March, 2022|System change

New timber opportunities secured for mid-rise buildings

Responding to a successful, evidence-based submission by Forest and Wood Products Australia (FWPA), the National Construction Code Volume One (NCC) 2019 extends the use of fire-protected timber construction systems in all nine classes of buildings covered by the Code – including multi-residential, hospitality accommodation, schools, retail premises, hospitals, office buildings and aged care facilities – up to an effective height of 25 m.

In 2016, following extensive work and a successful submission by FWPA, the company behind the WoodSolutions Program, a deemed-to-satisfy solution was introduced to the NCC permitting, for the first time, construction in fire-protected timber building systems to an effective height of 25 m (typically 8 storeys) for Class 2, 3 and 5 buildings.

In 2019, these concessions were extended to include all classes of building, meaning that builders and developers wanting to use timber no longer have to undertake time-consuming and expensive ‘performance solutions’ to gain building approval, as long as their designs meet the deemed-to- satisfy requirements.

This change opens the door to a wide range of options and combinations.
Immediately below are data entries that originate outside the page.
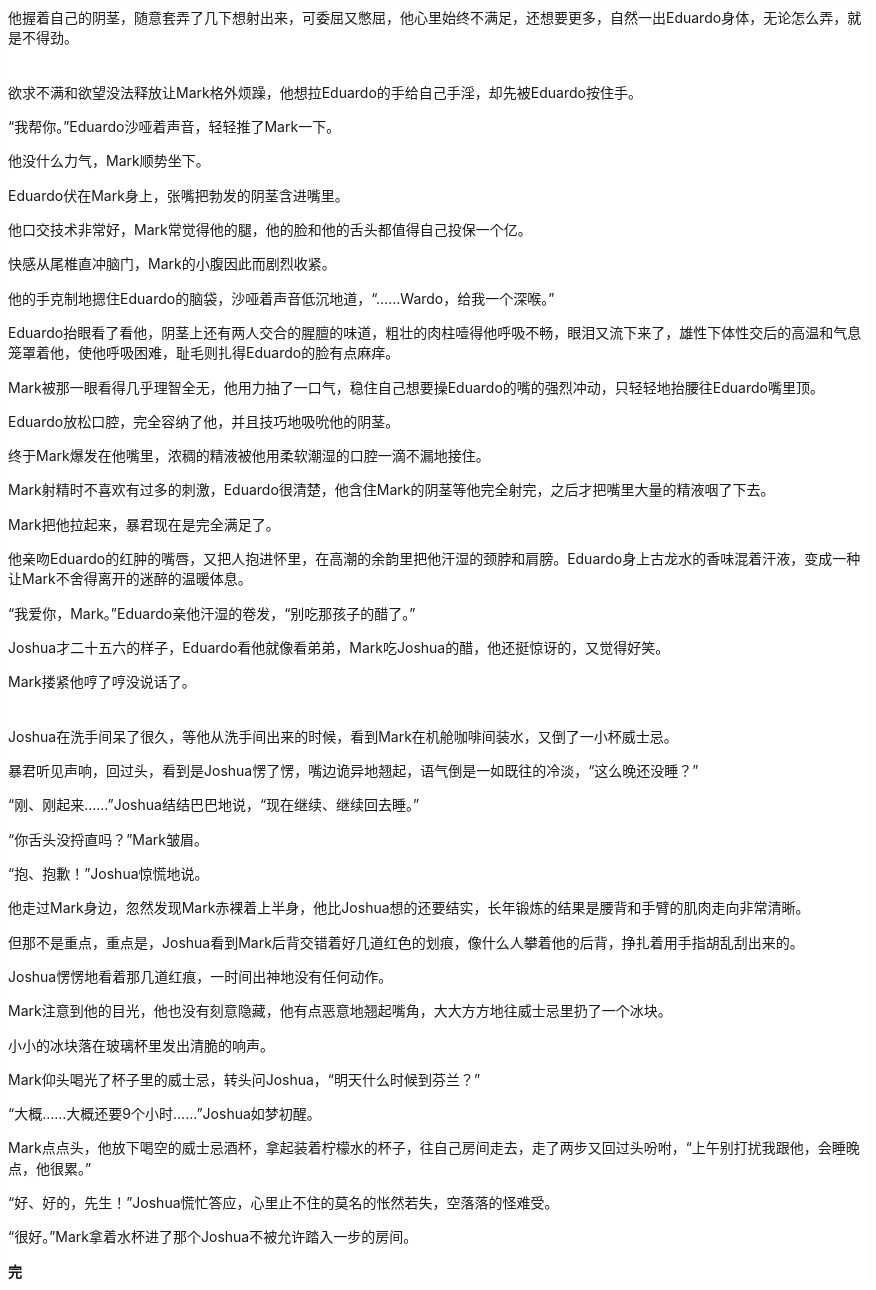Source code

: 他握着自己的阴茎，随意套弄了几下想射出来，可委屈又憋屈，他心里始终不满足，还想要更多，自然一出Eduardo身体，无论怎么弄，就是不得劲。
<br><br/>


欲求不满和欲望没法释放让Mark格外烦躁，他想拉Eduardo的手给自己手淫，却先被Eduardo按住手。

“我帮你。”Eduardo沙哑着声音，轻轻推了Mark一下。

他没什么力气，Mark顺势坐下。

Eduardo伏在Mark身上，张嘴把勃发的阴茎含进嘴里。

他口交技术非常好，Mark常觉得他的腿，他的脸和他的舌头都值得自己投保一个亿。

快感从尾椎直冲脑门，Mark的小腹因此而剧烈收紧。

他的手克制地摁住Eduardo的脑袋，沙哑着声音低沉地道，“……Wardo，给我一个深喉。”

Eduardo抬眼看了看他，阴茎上还有两人交合的腥膻的味道，粗壮的肉柱噎得他呼吸不畅，眼泪又流下来了，雄性下体性交后的高温和气息笼罩着他，使他呼吸困难，耻毛则扎得Eduardo的脸有点麻痒。

Mark被那一眼看得几乎理智全无，他用力抽了一口气，稳住自己想要操Eduardo的嘴的强烈冲动，只轻轻地抬腰往Eduardo嘴里顶。

Eduardo放松口腔，完全容纳了他，并且技巧地吸吮他的阴茎。

终于Mark爆发在他嘴里，浓稠的精液被他用柔软潮湿的口腔一滴不漏地接住。

Mark射精时不喜欢有过多的刺激，Eduardo很清楚，他含住Mark的阴茎等他完全射完，之后才把嘴里大量的精液咽了下去。

Mark把他拉起来，暴君现在是完全满足了。

他亲吻Eduardo的红肿的嘴唇，又把人抱进怀里，在高潮的余韵里把他汗湿的颈脖和肩膀。Eduardo身上古龙水的香味混着汗液，变成一种让Mark不舍得离开的迷醉的温暖体息。

“我爱你，Mark。”Eduardo亲他汗湿的卷发，“别吃那孩子的醋了。”

Joshua才二十五六的样子，Eduardo看他就像看弟弟，Mark吃Joshua的醋，他还挺惊讶的，又觉得好笑。

Mark搂紧他哼了哼没说话了。
<br><br/>


Joshua在洗手间呆了很久，等他从洗手间出来的时候，看到Mark在机舱咖啡间装水，又倒了一小杯威士忌。

暴君听见声响，回过头，看到是Joshua愣了愣，嘴边诡异地翘起，语气倒是一如既往的冷淡，“这么晚还没睡？”

“刚、刚起来……”Joshua结结巴巴地说，“现在继续、继续回去睡。”

“你舌头没捋直吗？”Mark皱眉。

“抱、抱歉！”Joshua惊慌地说。

他走过Mark身边，忽然发现Mark赤裸着上半身，他比Joshua想的还要结实，长年锻炼的结果是腰背和手臂的肌肉走向非常清晰。

但那不是重点，重点是，Joshua看到Mark后背交错着好几道红色的划痕，像什么人攀着他的后背，挣扎着用手指胡乱刮出来的。

Joshua愣愣地看着那几道红痕，一时间出神地没有任何动作。

Mark注意到他的目光，他也没有刻意隐藏，他有点恶意地翘起嘴角，大大方方地往威士忌里扔了一个冰块。

小小的冰块落在玻璃杯里发出清脆的响声。

Mark仰头喝光了杯子里的威士忌，转头问Joshua，“明天什么时候到芬兰？”

“大概……大概还要9个小时……”Joshua如梦初醒。

Mark点点头，他放下喝空的威士忌酒杯，拿起装着柠檬水的杯子，往自己房间走去，走了两步又回过头吩咐，“上午别打扰我跟他，会睡晚点，他很累。”

“好、好的，先生！”Joshua慌忙答应，心里止不住的莫名的怅然若失，空落落的怪难受。

“很好。”Mark拿着水杯进了那个Joshua不被允许踏入一步的房间。

**完**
For example, designers can now create mixed-use mid-rise timber buildings, with residential upper levels and office space or retail on lower levels.

Timber building systems include traditional stick or lightweight timber framing and newer mass timber options, such as cross-laminated timber (CLT), laminated veneer lumber (LVL) and glue-laminated timber (glulam). Under the NCC 2019, the ‘deemed- to-satisfy’ solution for timber construction requires the use of fire-protective coverings like fire-grade plasterboard on timber structural materials.

The requirement for sprinkler systems in timber structures had previously affected their competitiveness with concrete and steel buildings, but the NCC 2019 includes compulsory sprinkler systems in all Class 2 and 3 buildings between four and eight storeys in height. This is a win for everyone, because the effectiveness of sprinkler systems in saving lives and buildings is well documented.

The option to build using pre-fabricated timber systems, rather than traditional steel and concrete, brings a number of advantages, including faster construction, greater safety on the worksite, lighter buildings and footings, and the environmental benefits of using timber – a sustainable and renewable building material.

The combination of these factors and the NCC 2019 amendments have created new market opportunities for suppliers of timber building systems, and added sales volume as builders and developers around Australia have responded to the Code changes by building taller timber buildings.